Dr. Leben antwortet:
Lieber Wolfgang,
es klingt, als stünden Sie vor einer schwierigen Entscheidung, die nicht leicht zu treffen ist. Der Verlust der sexuellen Nähe in einer langen Beziehung, wie Sie sie beschreiben, kann ein Anzeichen dafür sein, dass etwas Grundlegendes in der Dynamik zwischen Ihnen und Ihrer Frau nicht mehr stimmt. Aber das bedeutet nicht zwangsläufig das Ende der Beziehung.
Vertrauen ist eine der wichtigsten Säulen einer Partnerschaft. Es stützt sich auf Ehrlichkeit, Verlässlichkeit und Kompetenz, also auch die Bereitschaft, an gemeinsamen Herausforderungen zu wachsen. Wenn Sie Ihrer Frau unterstellen, dass sie möglicherweise einen anderen Mann hat, stellt sich die Frage: Ist dieses Misstrauen berechtigt oder eher Ausdruck eigener Unsicherheit?
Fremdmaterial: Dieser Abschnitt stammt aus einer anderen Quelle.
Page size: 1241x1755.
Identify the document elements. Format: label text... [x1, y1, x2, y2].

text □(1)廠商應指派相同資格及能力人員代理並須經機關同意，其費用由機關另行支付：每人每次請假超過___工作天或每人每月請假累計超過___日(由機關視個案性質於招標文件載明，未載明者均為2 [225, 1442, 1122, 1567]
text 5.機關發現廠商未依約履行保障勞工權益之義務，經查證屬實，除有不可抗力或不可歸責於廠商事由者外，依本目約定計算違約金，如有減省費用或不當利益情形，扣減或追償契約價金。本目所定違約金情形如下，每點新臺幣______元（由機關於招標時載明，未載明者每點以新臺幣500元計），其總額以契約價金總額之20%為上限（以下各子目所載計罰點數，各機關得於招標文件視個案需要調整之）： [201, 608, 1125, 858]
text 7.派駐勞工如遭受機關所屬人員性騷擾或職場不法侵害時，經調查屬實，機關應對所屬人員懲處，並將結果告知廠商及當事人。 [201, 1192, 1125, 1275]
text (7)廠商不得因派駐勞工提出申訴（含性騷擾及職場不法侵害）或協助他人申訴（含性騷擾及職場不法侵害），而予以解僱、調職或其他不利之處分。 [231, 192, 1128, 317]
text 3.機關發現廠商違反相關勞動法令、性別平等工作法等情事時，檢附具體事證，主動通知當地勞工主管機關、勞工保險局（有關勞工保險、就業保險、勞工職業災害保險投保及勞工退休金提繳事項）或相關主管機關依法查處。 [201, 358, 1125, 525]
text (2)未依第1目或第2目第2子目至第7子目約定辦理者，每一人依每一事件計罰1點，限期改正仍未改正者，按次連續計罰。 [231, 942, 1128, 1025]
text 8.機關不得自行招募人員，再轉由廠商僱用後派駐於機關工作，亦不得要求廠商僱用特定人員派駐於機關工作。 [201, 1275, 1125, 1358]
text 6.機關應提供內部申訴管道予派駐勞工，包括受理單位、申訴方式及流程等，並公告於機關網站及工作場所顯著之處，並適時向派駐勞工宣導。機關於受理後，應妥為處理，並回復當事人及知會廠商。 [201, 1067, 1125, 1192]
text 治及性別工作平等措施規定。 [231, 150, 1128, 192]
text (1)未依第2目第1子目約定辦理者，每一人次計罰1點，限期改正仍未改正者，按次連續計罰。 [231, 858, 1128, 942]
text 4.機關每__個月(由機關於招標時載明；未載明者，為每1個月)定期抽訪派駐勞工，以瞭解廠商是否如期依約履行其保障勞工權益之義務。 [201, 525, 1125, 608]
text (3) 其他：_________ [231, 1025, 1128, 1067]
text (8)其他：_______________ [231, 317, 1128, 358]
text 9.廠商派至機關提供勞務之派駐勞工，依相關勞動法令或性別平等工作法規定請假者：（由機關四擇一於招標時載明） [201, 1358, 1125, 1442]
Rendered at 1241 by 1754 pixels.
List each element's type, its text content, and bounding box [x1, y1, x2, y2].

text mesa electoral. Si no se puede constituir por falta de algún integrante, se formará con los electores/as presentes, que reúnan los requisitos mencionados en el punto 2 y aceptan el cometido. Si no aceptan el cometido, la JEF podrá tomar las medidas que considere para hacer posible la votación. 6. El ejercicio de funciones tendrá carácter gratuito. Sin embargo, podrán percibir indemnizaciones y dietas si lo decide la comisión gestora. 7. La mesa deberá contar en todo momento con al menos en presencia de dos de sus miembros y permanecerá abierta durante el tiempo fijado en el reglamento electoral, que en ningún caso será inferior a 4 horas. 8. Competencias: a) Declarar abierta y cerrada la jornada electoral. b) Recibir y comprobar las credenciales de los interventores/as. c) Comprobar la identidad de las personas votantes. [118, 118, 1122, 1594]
Die Tatsache, dass Sie bereits einmal eine Krise überstanden haben, zeigt, dass Ihre Beziehung eine starke Basis hat, die meist auf einen sogenannten sicheren Bindungsstil hinweist. Oftmals sind solche Gefühle ein Hinweis darauf, dass wichtige Themen in der Beziehung oder in der ersten Paartherapie nicht ausreichend besprochen worden sind – sei es in Bezug auf emotionale Nähe, körperliche Anziehung oder gemeinsame Ziele. Ein Paarcoaching könnte hier hilfreich sein, um diesen Punkt erneut aufzugreifen und miteinander zu besprechen.
Dabei geht es nicht nur darum, die eigenen Bedürfnisse zu formulieren. Wichtig ist auch, dass Sie in der Therapie Ihre Rolle als Ehepartner stärken, die sich durch „Erwartungen an die Erwartungen“ definiert. Das bedeutet, dass Sie in einer Therapie Ihrer Partnerin erläutern, was Sie von ihr erwarten, und was sie von Ihnen erwarten kann, darf oder sogar soll. Damit stärken Paare Ihre Resonanzfähigkeit, und die Wünsche des Partners bekommen den gleichen Wert wie die eigenen. In der Kommunikation geht es dabei um ein gegenseitiges Erleben und die Aufrechterhaltung von Nähe und Verbindung.
In langen Beziehungen spielen sowohl Sicherheit als auch Vitalität eine große Rolle: Viele Paare drücken ihre Vitalität durch Sex aus, aber es gibt zahlreiche andere gemeinsame Aktivitäten, die die Wünsche und das „Wollen“ beider Partner stärken. Daher tun Langzeitpaare gut daran, Sex neu zu definieren. Innige Umarmungen oder Massagen können genauso intim und verbindend sein wie Penetrationssex. Wichtig ist, dass die Partner in Resonanz miteinander bleiben: „Ich will (nur) dann, wenn/das, was/so, wie die Partnerin/der Partner (mich) will.“
Bedürfnisse und Gefühle sollten generell – aber gerade auch in der Ehe – zunächst an sich selbst adressiert und bewusst wahrgenommen werden, anstatt sie ungefiltert dem Partner mitzuteilen oder auf die Partnerin zu spiegeln. Vor allem ein reaktives Verhalten auf eigene nicht bewusst empfundene Gefühle kann eine negative emotionale Eskalation nach sich ziehen.
Dabei sollte Sex nicht zu Stress werden („ich muss“), sondern immer ein „ich will“ bleiben. Dazu kann ein Stufenplan hilfreich sein: Man beginnt mit einer Annäherung, die von beiden Partnern als angenehm und gewollt empfunden wird. Erst dann geht man auf die nächste Stufe, die mindestens genauso angenehm ist, und so weiter.
Ich würde Ihnen empfehlen, dass Sie sich gemeinsam einen erfahrenen Paarcoach suchen, um Ihre Werte neu zu ordnen und Ihrer Beziehung damit eine Zukunft zu geben.